As part of the divestiture plan, the company on Sept. 29 announced an agreement to sell four rural hospitals, three in Mississippi and one in Florida, to privately held not-for-profit hospital operator Curae Health. Community a few weeks later on Oct. 17 revealed plans to sell an 80% stake in its home health unit to Almost Family (AFAM) for $128 million.

The company subsequently unveiled a separate initiative, disclosing on Sept. 19 that it is undertaking a strategic alternatives process. Community said then that it was working with advisers to explore possible transactions with financial sponsors, though an unusual lack of shareholder reaction in the public markets likely points to a high level of skepticism that a leveraged buyout, or at least one at a premium, is feasible.

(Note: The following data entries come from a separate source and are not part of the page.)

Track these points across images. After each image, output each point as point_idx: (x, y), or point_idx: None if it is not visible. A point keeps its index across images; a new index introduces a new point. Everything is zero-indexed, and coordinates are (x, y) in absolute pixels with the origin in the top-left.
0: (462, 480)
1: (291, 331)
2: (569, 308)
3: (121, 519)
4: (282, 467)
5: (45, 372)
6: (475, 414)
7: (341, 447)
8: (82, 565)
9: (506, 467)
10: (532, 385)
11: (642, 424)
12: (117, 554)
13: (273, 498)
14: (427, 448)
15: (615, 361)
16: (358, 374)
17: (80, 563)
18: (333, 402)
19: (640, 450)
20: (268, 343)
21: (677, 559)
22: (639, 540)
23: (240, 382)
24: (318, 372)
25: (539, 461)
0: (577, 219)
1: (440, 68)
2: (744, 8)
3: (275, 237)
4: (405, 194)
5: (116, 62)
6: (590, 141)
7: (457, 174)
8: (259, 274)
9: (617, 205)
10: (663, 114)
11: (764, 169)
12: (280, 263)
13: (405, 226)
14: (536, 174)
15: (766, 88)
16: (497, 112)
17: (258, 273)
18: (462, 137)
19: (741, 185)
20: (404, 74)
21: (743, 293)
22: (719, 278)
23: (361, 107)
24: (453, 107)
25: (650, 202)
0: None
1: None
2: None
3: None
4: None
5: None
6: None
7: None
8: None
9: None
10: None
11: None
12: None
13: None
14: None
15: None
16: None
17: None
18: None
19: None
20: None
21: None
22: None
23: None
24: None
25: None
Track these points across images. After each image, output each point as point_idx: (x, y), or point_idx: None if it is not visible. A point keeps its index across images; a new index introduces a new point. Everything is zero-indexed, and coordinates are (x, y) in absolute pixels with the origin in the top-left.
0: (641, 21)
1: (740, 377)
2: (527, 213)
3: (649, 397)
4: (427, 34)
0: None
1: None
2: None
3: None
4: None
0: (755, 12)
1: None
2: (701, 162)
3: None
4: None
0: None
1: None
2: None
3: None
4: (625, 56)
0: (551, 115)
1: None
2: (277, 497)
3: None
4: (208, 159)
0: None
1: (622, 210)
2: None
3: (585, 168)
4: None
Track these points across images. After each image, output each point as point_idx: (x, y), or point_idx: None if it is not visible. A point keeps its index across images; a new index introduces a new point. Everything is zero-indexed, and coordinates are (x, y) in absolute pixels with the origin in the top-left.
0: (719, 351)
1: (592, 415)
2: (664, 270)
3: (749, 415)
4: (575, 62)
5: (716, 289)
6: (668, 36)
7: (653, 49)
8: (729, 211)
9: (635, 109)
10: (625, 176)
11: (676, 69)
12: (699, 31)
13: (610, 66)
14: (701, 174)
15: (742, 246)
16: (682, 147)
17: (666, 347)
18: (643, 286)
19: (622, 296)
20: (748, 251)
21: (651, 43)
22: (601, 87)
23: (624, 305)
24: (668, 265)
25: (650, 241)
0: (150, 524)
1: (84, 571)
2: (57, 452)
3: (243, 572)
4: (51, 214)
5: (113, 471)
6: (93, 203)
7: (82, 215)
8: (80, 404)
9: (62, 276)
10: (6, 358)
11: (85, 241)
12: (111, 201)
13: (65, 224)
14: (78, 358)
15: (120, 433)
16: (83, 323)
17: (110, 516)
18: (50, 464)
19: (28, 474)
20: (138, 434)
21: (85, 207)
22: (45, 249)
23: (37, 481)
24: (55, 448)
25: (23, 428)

Further complicating matters are accounting concerns raised by one shareholder of its spinoff company Quorum Health (QHC) - Get Report earlier this month. Texas hedge fund  Q Investments in a letter to the board of Quorum demanded that it conduct an independent investigation aimed at its own management and that of Community. The investor argued that Community beefed up Quorum's numbers and covered up costs prior to its spinoff for the purpose of raising as much financing as possible.

Though Community denied the claims, sources familiar with the situation told The Deal that the claims will likely ultimately lead to litigation one way or another.

Community is scheduled to report its complete financial results for its third quarter ended Sept. 20 on Nov. 1, followed by call with investors at 11 a.m. Eastern time on Nov. 2.